My recommendation for most enterprise deployments: start with parent-child chunking using recursive splitting for the child chunks. Add structure-aware splitting for document types that have clear hierarchies. Reserve semantic and proposition-based chunking for high-value, low-volume document collections where precision justifies the cost.

Chunk Size: The Eternal Debate

There's no universal right answer, but there are constraints.

Embedding model context window. Most models perform best well below their maximum. A 512-token model doesn't embed 512 tokens of text well. It embeds 256-384 tokens well and starts degrading after that. The related post on multi-modal documents goes further on this point.

Retrieval precision vs. generation context. Smaller chunks are more precise to retrieve. Larger chunks give more context for generation. Parent-child chunking solves this tension.

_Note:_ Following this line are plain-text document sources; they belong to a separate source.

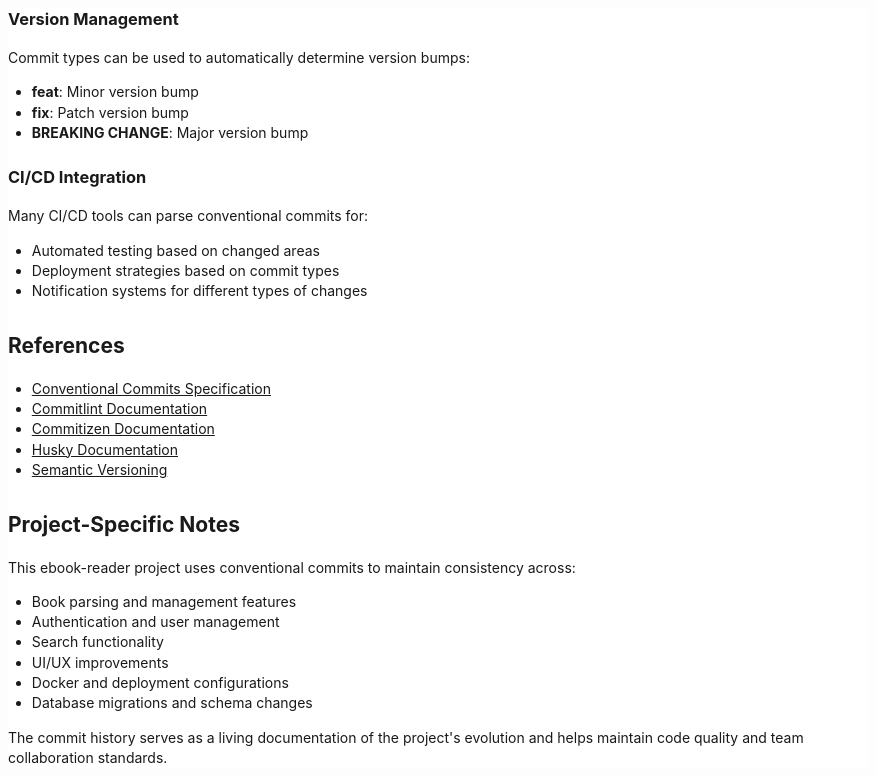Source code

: ### Version Management
Commit types can be used to automatically determine version bumps:
- **feat**: Minor version bump
- **fix**: Patch version bump
- **BREAKING CHANGE**: Major version bump

### CI/CD Integration
Many CI/CD tools can parse conventional commits for:
- Automated testing based on changed areas
- Deployment strategies based on commit types
- Notification systems for different types of changes

## References

- [Conventional Commits Specification](https://www.conventionalcommits.org/)
- [Commitlint Documentation](https://commitlint.js.org/)
- [Commitizen Documentation](https://github.com/commitizen/cz-cli)
- [Husky Documentation](https://typicode.github.io/husky/)
- [Semantic Versioning](https://semver.org/)

## Project-Specific Notes

This ebook-reader project uses conventional commits to maintain consistency across:
- Book parsing and management features
- Authentication and user management
- Search functionality
- UI/UX improvements
- Docker and deployment configurations
- Database migrations and schema changes

The commit history serves as a living documentation of the project's evolution and helps maintain code quality and team collaboration standards.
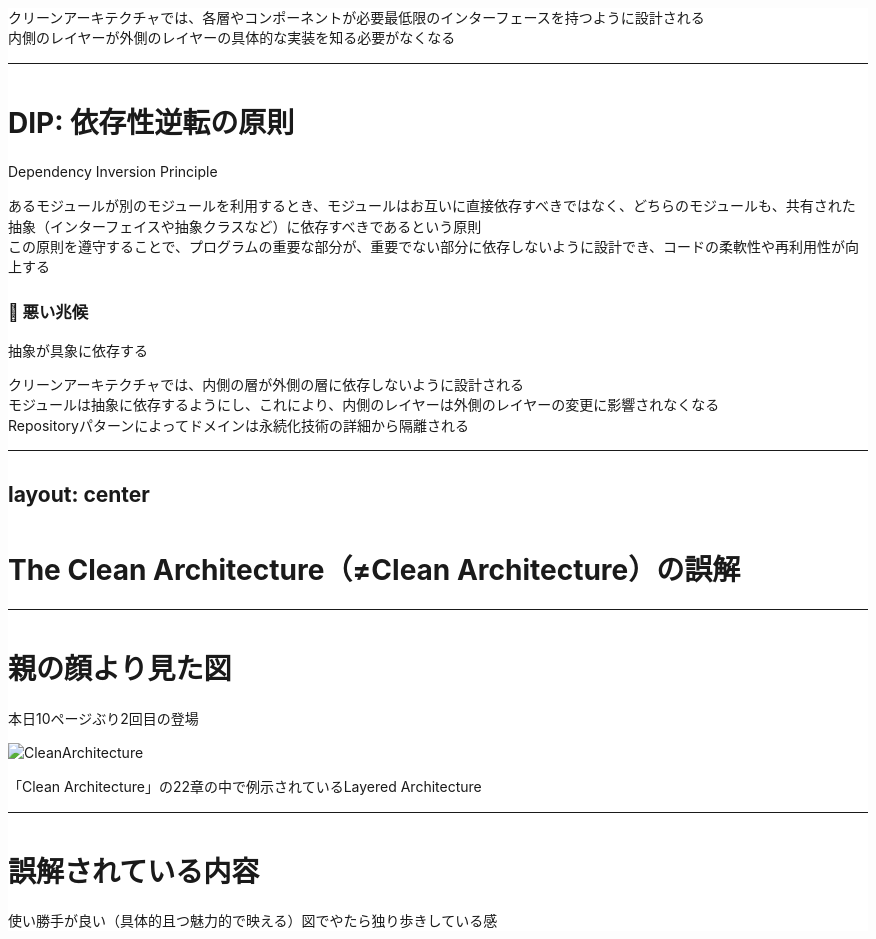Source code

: <v-click>

<div class="fusen-003">
クリーンアーキテクチャでは、各層やコンポーネントが必要最低限のインターフェースを持つように設計される <br />
内側のレイヤーが外側のレイヤーの具体的な実装を知る必要がなくなる
</div>

</v-click>

---

# DIP: 依存性逆転の原則
Dependency Inversion Principle

あるモジュールが別のモジュールを利用するとき、モジュールはお互いに直接依存すべきではなく、どちらのモジュールも、共有された抽象（インターフェイスや抽象クラスなど）に依存すべきであるという原則  
この原則を遵守することで、プログラムの重要な部分が、重要でない部分に依存しないように設計でき、コードの柔軟性や再利用性が向上する

### 🚩 悪い兆候
抽象が具象に依存する

<v-click>

<div class="fusen-003">
クリーンアーキテクチャでは、内側の層が外側の層に依存しないように設計される<br />
モジュールは抽象に依存するようにし、これにより、内側のレイヤーは外側のレイヤーの変更に影響されなくなる<br />
Repositoryパターンによってドメインは永続化技術の詳細から隔離される
</div>

</v-click>

---
layout: center
---


# The Clean Architecture（≠Clean Architecture）の誤解

---

# 親の顔より見た図
本日10ページぶり2回目の登場

<img src="https://blog.cleancoder.com/uncle-bob/images/2012-08-13-the-clean-architecture/CleanArchitecture.jpg" class="h-90 rounded shadow" alt="CleanArchitecture" />

「Clean Architecture」の22章の中で例示されているLayered Architecture

---

# 誤解されている内容
使い勝手が良い（具体的且つ魅力的で映える）図でやたら独り歩きしている感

Your actual queries. If your users ask short, specific questions, small chunks work better. If they ask complex, multi-faceted questions, larger chunks help.

Measure. A/B test. Don't guess.

One Last Thing

Whatever strategy you choose, always include metadata with your chunks. Source document, section heading, page number, document type, creation date. You'll need it for access control, source attribution, freshness scoring, and debugging when retrieval goes sideways.

Chunking isn't glamorous. But it's where the real engineering lives. Get it right, and everything else in your RAG pipeline gets easier.